[Excerpt provided]:

- - -

Pipeline Builder Interface

Step 1: Pipeline Builder

Click on "Pipeline Builder" to switch interface

Step 2: Input Image

2.1 Create Input by clicking on InputNode then choose Image option

2.2 Upload input image: Click on "Select Image" button, add the image path then select "OK" to load image.

Step 3: (Optional) Process Node

This node is used to preprocess the image before entering the Deep Learning model. Some supported functions include: Crop, Flip, Grayscale, Blur, Resize, .... Note: The input image of this node is in BGR format.

Step 4: Deep Learning Node

This is the node containing AI models, you can choose Object detection or Classification.

4.1 Here I will choose the Classification model that I just finished training in part II Auto Train. After clicking Classification, a box representing the classification block appears on the interface as show above Pipeline Builder image, you can arbitrarily drag and drop for convenience.

- - -

[Data rows]:
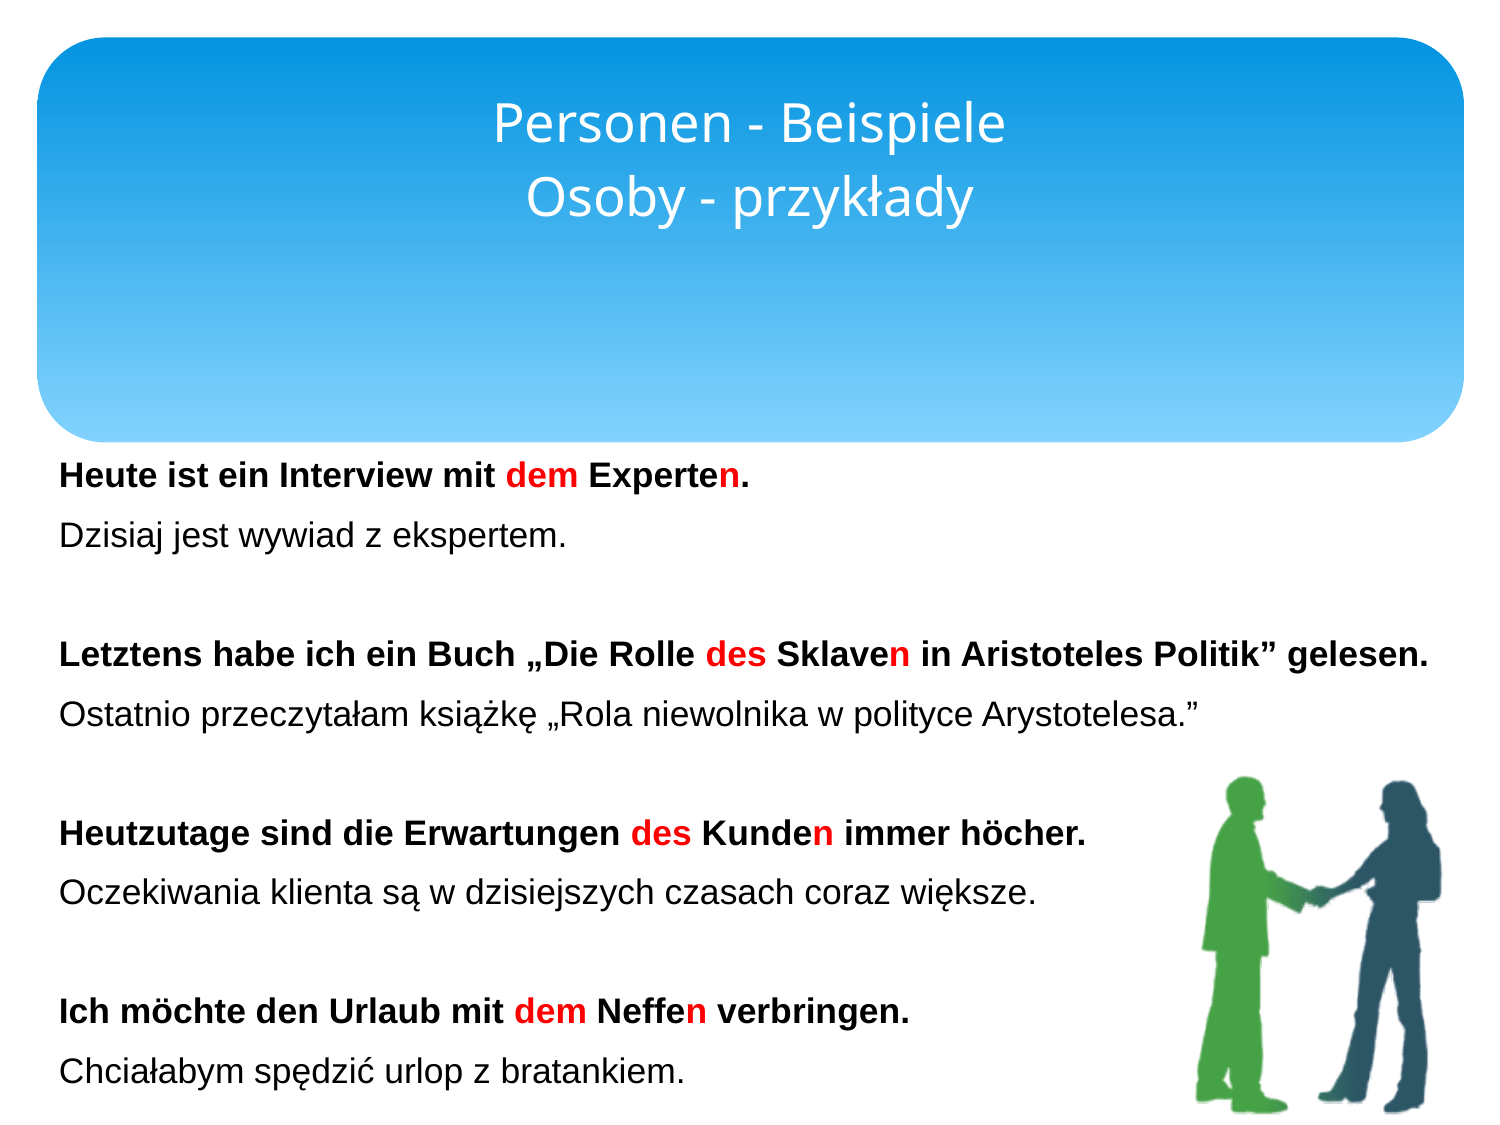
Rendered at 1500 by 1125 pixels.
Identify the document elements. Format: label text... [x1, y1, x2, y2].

picture [1151, 767, 1500, 1125]
title Personen - Beispiele Osoby - przykłady [75, 62, 1425, 254]
subtitle Heute ist ein Interview mit dem Experten. Dzisiaj jest wywiad z ekspertem. Letztens habe ich ein Buch „Die Rolle des Sklaven in Aristoteles Politik” gelesen. Ostatnio przeczytałam książkę „Rola niewolnika w polityce Arystotelesa.” Heutzutage sind die Erwartungen des Kunden immer höcher. Oczekiwania klienta są w dzisiejszych czasach coraz większe. Ich möchte den Urlaub mit dem Neffen verbringen. Chciałabym spędzić urlop z bratankiem. [59, 442, 1500, 1125]
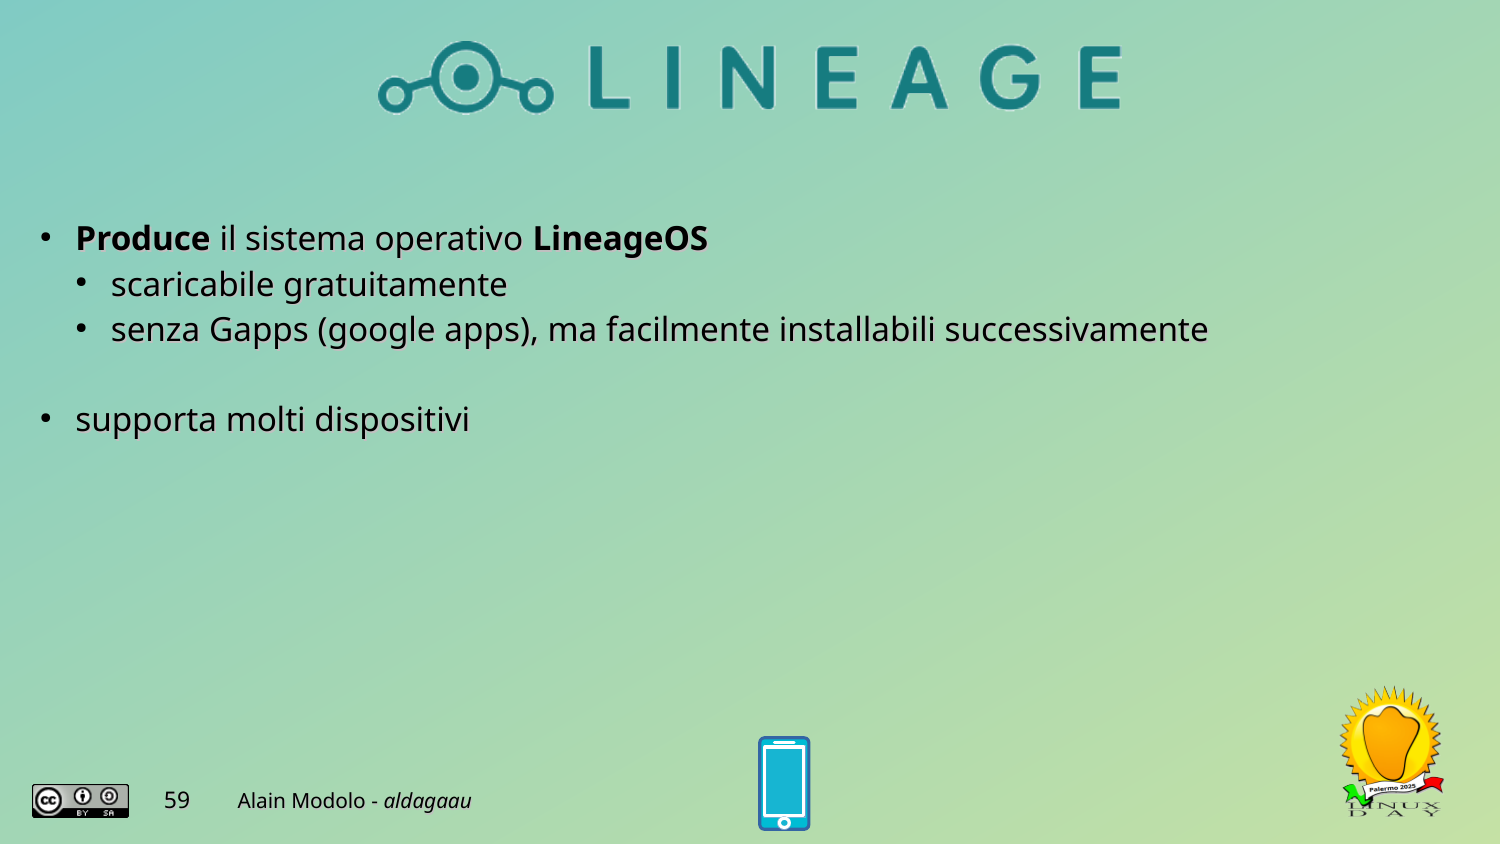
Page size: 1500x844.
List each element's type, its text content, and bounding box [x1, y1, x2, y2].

picture [1233, 670, 1500, 844]
text_box Produce il sistema operativo LineageOS scaricabile gratuitamente senza Gapps (google apps), ma facilmente installabili successivamente supporta molti dispositivi [25, 207, 1475, 637]
picture [378, 41, 1122, 115]
picture [32, 784, 129, 818]
text_box [759, 737, 809, 830]
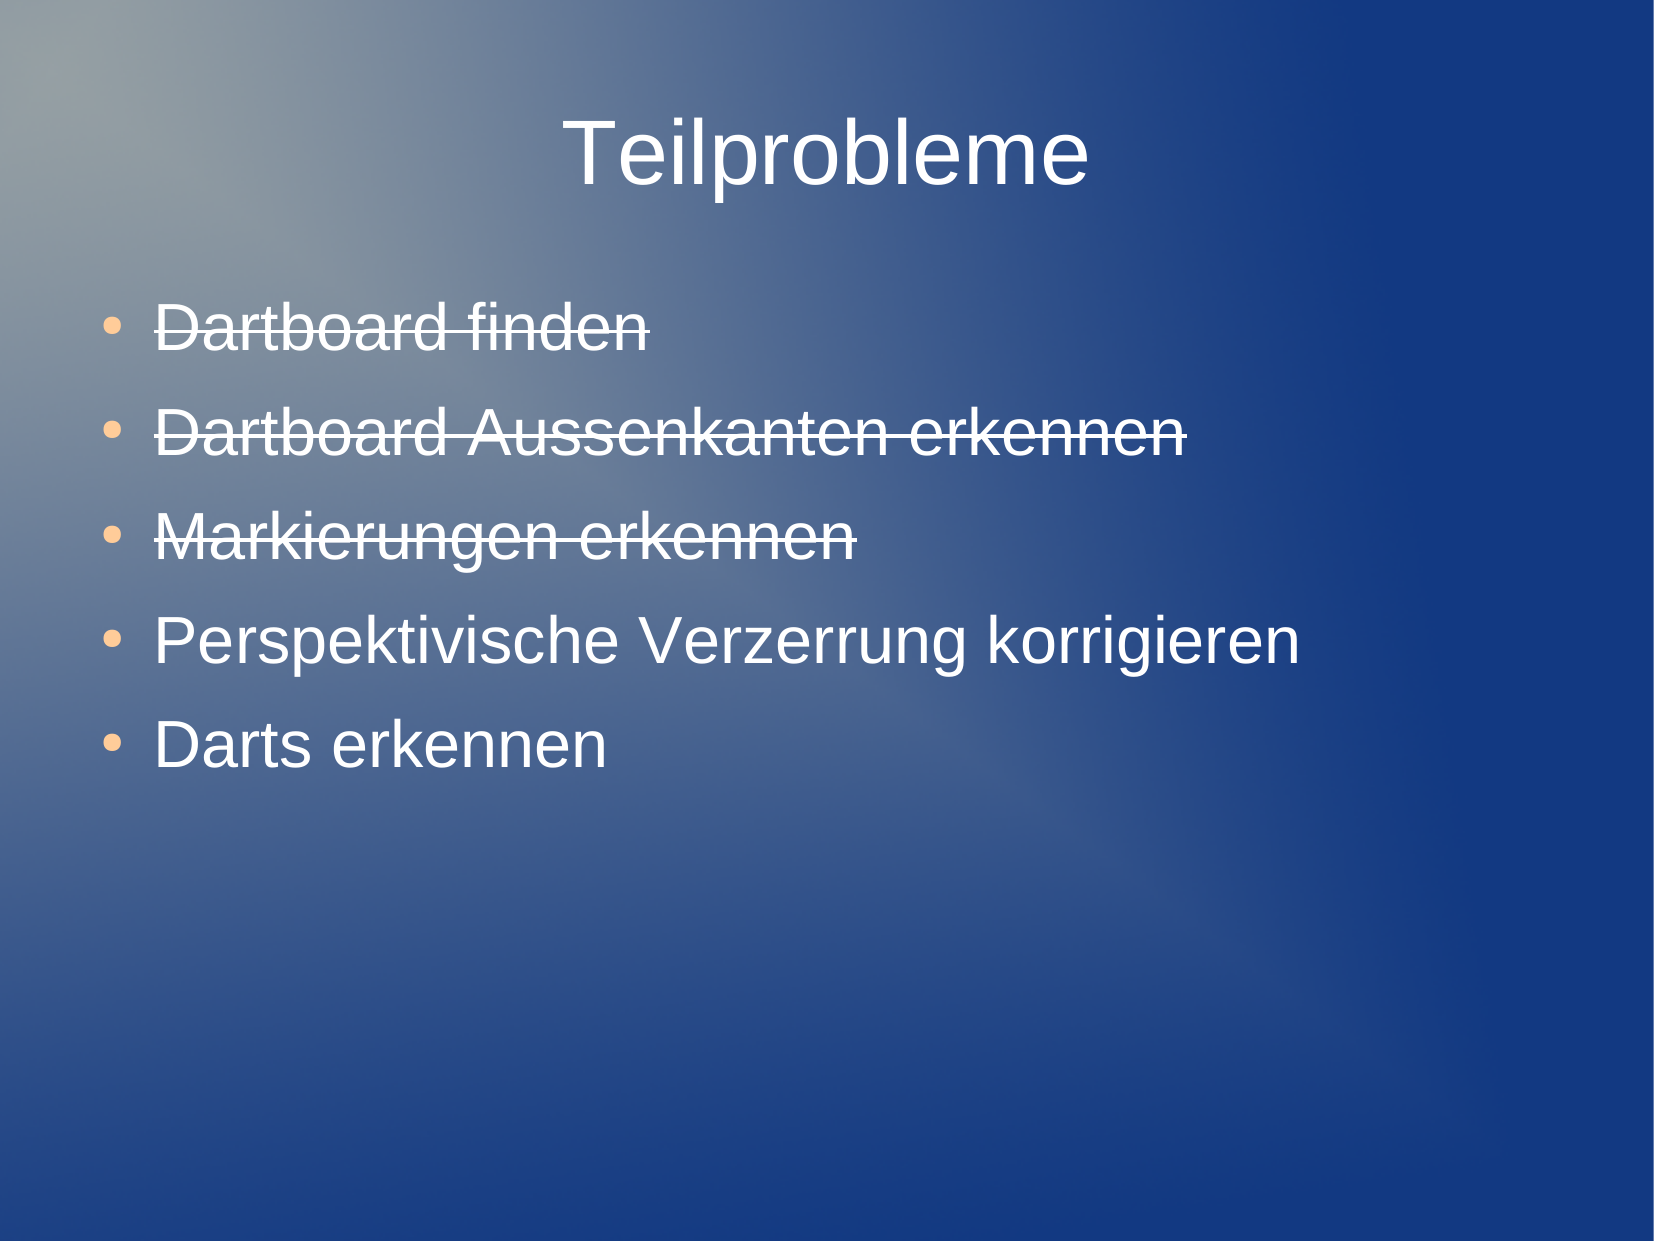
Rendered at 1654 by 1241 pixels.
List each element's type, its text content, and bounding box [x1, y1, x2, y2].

- - -

[Short task 1]: In the Pipeline Builder guide, what format is the input image of the Process Node in?
[Short task 2]: Write the next part of the Pipeline Builder guide, picking up after its final sentence.

[Expected answer 1]: BGR format.

[Expected answer 2]:
4.2 Some classification models supported by OpenVI include: Resnet18, Resnet34, Resnet50, MobilenetV2. I choose the default Resnet 18 model with CPU settings. You can select GPU if your computer has this device

Step 5: Connect Node

Connect nodes in flow order and see visual results on the interface.

AI Classification Pipeline Builder

IV. Open hardware: Edge device with Raspberry Pi

Our 3D case design for Rapsberry Pi Zero + Camera.

Raspberry Pi Zero + Raspberry Pi HQ Camera with our 3D case.

To install Raspberry Pi, download the Raspberry Pi Imager and flash your USB. Follow this blog post to setup your Raspberry Pi. https://raspberrytips.com/install-raspbian-raspberry-pi/. Then connect the Raspberry Pi with a LCD display.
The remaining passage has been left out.